This Throwback Thursday marks a milestone I’d rather keep behind me, but I have to own it. This picture is from July 2, 2014, the last day I used any tobacco product. But nicotine–that was another story, because once I gave up the cigars and all other tobacco products, I was chawing 4 tabs of Nicorette a day until exactly 90 days ago. The impetus to give up tobacco in 2014 was to get better health insurance rates. The impetus to give up the gum up in 2015 was to get a better life insurance rating. I know, doesn’t get more boring and adult than that, except for that chattering little squirrel in the back of my head who knows that nicotine is a wonderful, insidious drug.
I would love a good Dominican or Cuban cigar right now. Love one! But I have never back-slid. Not once I assure you. I can’t. There’s not a day that goes by that I don’t miss it a little. Much, much less now, but still … People say that, and I assure you it’s pathetically true. I loved everything about smoking except for the fact that it smells like hell and yeah, it was killing me. That too. So I knew when I gave it up that I’d take a hit in the weight department. Amazingly, I’d lost nearly 100 pounds while still smoking—a good percentage of which I gave back to wean myself–first from tobacco, then nicotine completely. I’m not going to say how much I regained. Frankly it’s embarrassing. But I will say it was an “investment worth making.” I don’t regret it.
What I will also say is last week, I began another personal milestone. During my original weight loss including my therapy at the Eating Disorders Clinic at Penn, I kept a diet diary with a program called Calorie King. There are others, but this one worked well for me when I kept it. I assure you the most boring thing a writer can write about is your weight and the food and quantities you do and don’t consume. Last Thursday, I reopened my diet diary. Last entrance 6/27/2013. I began once again, the arduous, boring, sometimes humiliating process of recording food, exercise and weight. For those of you on the same path, I’ll relate what I’ve learned the hard way.
Exercise is only one-third of the puzzle. And probably not even the most important part.
See, I’ve never wavered in my routine of walking 3-5 miles a day. And once your bod gets acclimated to doing that, congratulations, you’ve made metabolic biochemistry’s ultimate devil’s bargain: You keep working out so you don’t gain weight – AS FAST.
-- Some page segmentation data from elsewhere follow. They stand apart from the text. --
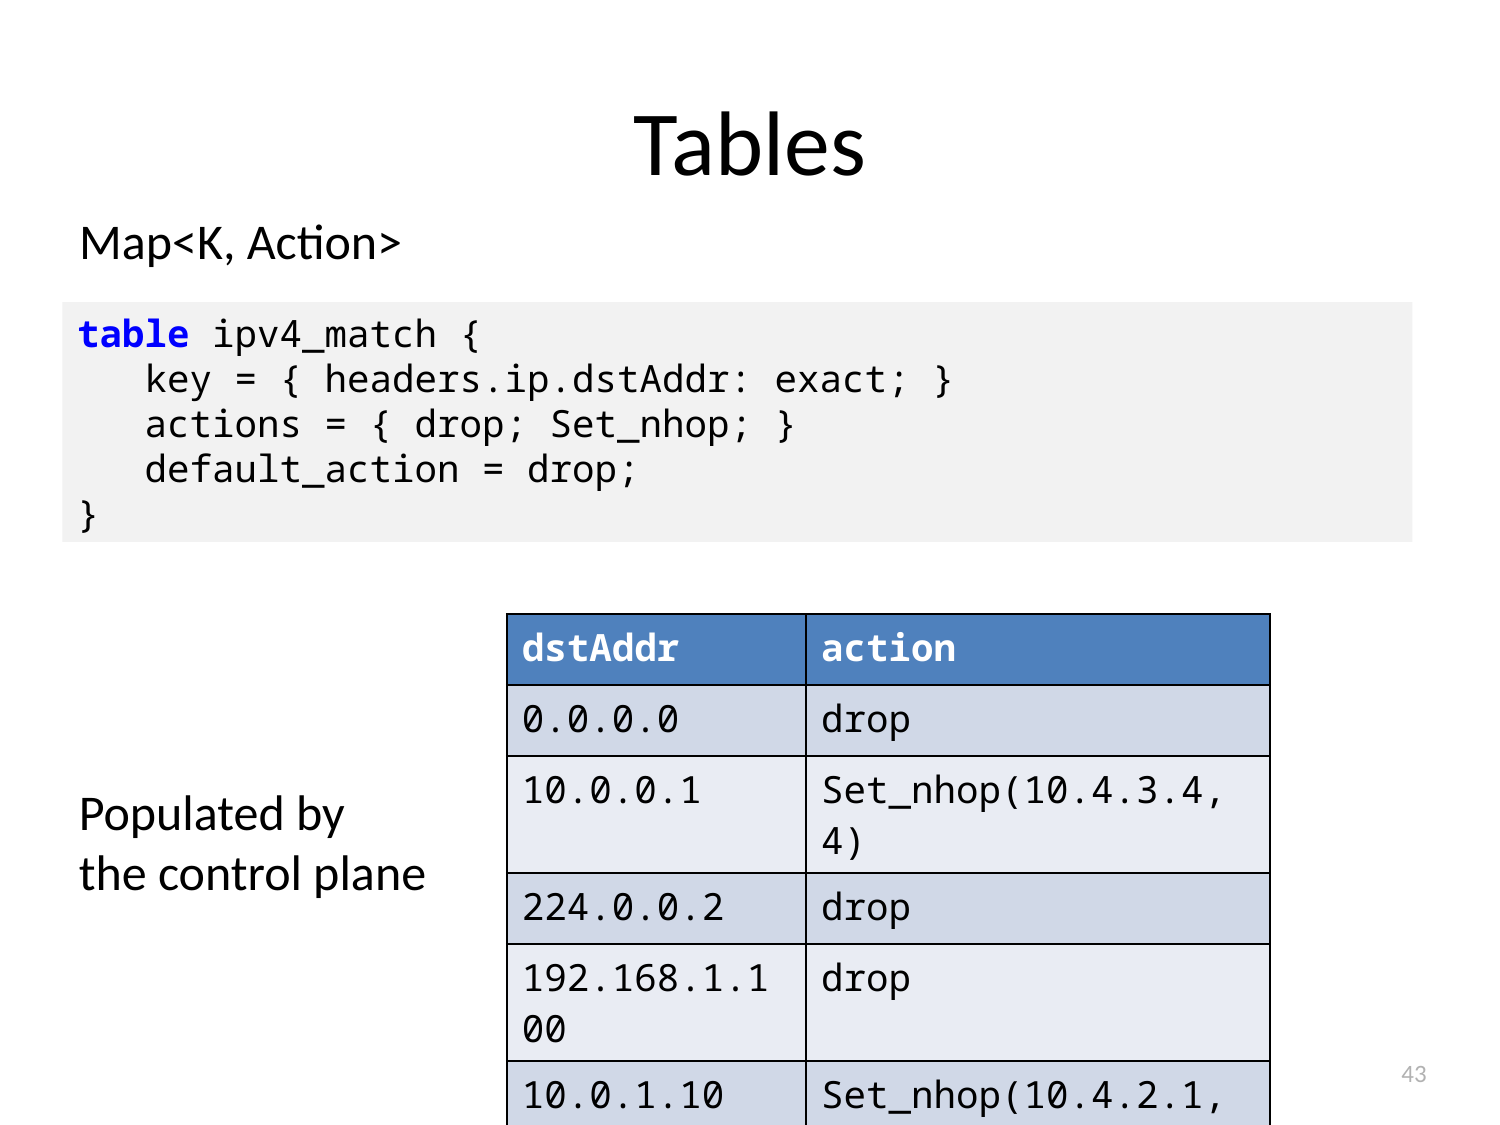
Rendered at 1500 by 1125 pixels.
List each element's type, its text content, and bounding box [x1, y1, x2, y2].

table_cell Set_nhop(10.4.3.4, 4) [807, 757, 1269, 872]
slide_number 43 [1285, 1042, 1442, 1103]
table_cell 0.0.0.0 [508, 686, 805, 755]
table_cell 10.0.1.10 [508, 1062, 805, 1125]
table_cell drop [807, 945, 1269, 1060]
text_box table ipv4_match { key = { headers.ip.dstAddr: exact; } actions = { drop; Set_nhop; } default_action = drop; } [62, 302, 1413, 542]
table_cell drop [807, 874, 1269, 943]
text_box Populated by the control plane [64, 773, 442, 908]
table_cell 224.0.0.2 [508, 874, 805, 943]
title Tables [75, 45, 1425, 233]
table_cell drop [807, 686, 1269, 755]
table_cell Set_nhop(10.4.2.1, 6) [807, 1062, 1269, 1125]
text_box Map<K, Action> [64, 201, 418, 277]
table_header dstAddr [508, 615, 805, 684]
table_header action [807, 615, 1269, 684]
table_cell 10.0.0.1 [508, 757, 805, 872]
table_cell 192.168.1.100 [508, 945, 805, 1060]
And the older you get, the more this is so. If you are overweight and you’ve been sedentary, exercise will shave off that initial 20-25 pounds of excess baggage you’ve been carrying around, but you inevitably plateau again and once you do, you have no choice. You have to count calories. You have to measure portions. You have to tightly restrict the “foods you love.” You have to record. It’s the only thing that keeps you honest. Yes, it sucks. But dying of diabetes-related complications sucks more.
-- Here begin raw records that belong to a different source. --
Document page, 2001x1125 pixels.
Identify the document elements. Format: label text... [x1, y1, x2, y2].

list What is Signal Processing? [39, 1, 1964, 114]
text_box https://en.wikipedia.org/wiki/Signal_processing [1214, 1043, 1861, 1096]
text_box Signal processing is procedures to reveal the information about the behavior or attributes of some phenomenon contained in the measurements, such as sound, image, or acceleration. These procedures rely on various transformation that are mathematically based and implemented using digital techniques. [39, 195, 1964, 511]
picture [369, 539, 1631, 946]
My deceased father’s 89th birthday yesterday drilled that home for me. Dad was never morbidly obese. But he was a big man. A big man who did not have much concern for the types of food he ate or the portions. He saw eating what he wanted, when he wanted as a birthright. And when my mom tried to control his diet by only cooking foods that were on his plan, he snuck snacks. There are many things about my father that I love and admire. This was not one of them. I struggle to not emulate the eating habits I acquired under his “tutelage.” I struggle also to reduce my meat consumption. I struggle to eat to live, rather than live to eat. I struggle to not “eat emotionally.” Coming from two Food=Love ethnic cultures, this isn’t just a battle. It is THE battle. Diabetes took my father down slowly, inexorably, one bad decision at a time, finally clawing away everything that made him feel like a man. It was horrible. Diabetes is horrible. I will not go that way. I am middle-aged. I have no illusions. Something else will take me, but IT WON’T BE DIABETES.
The most important lesson I retain from my therapy at Penn was the mindfulness training that lead to meditation and greater awareness of what I am doing to my body, putting in it and how that all feels. Not surprisingly, the diet diary is a critical component of my found then lost, and then found again mindfulness. Some future Thursday, I’ll come back to you and crow about how well I’ve managed to wrestle the beast back in its cage. Food and nicotine, like other addictions are not something you beat once and declare victory. I lost a lot of ground in the struggle to become a non-smoking, non-nicotine consuming, trimmer more mindful version of myself. But last week, I dug my heels in, shouted “enough” at my bathroom scale and have mindfully made a handful of steps in the right direction.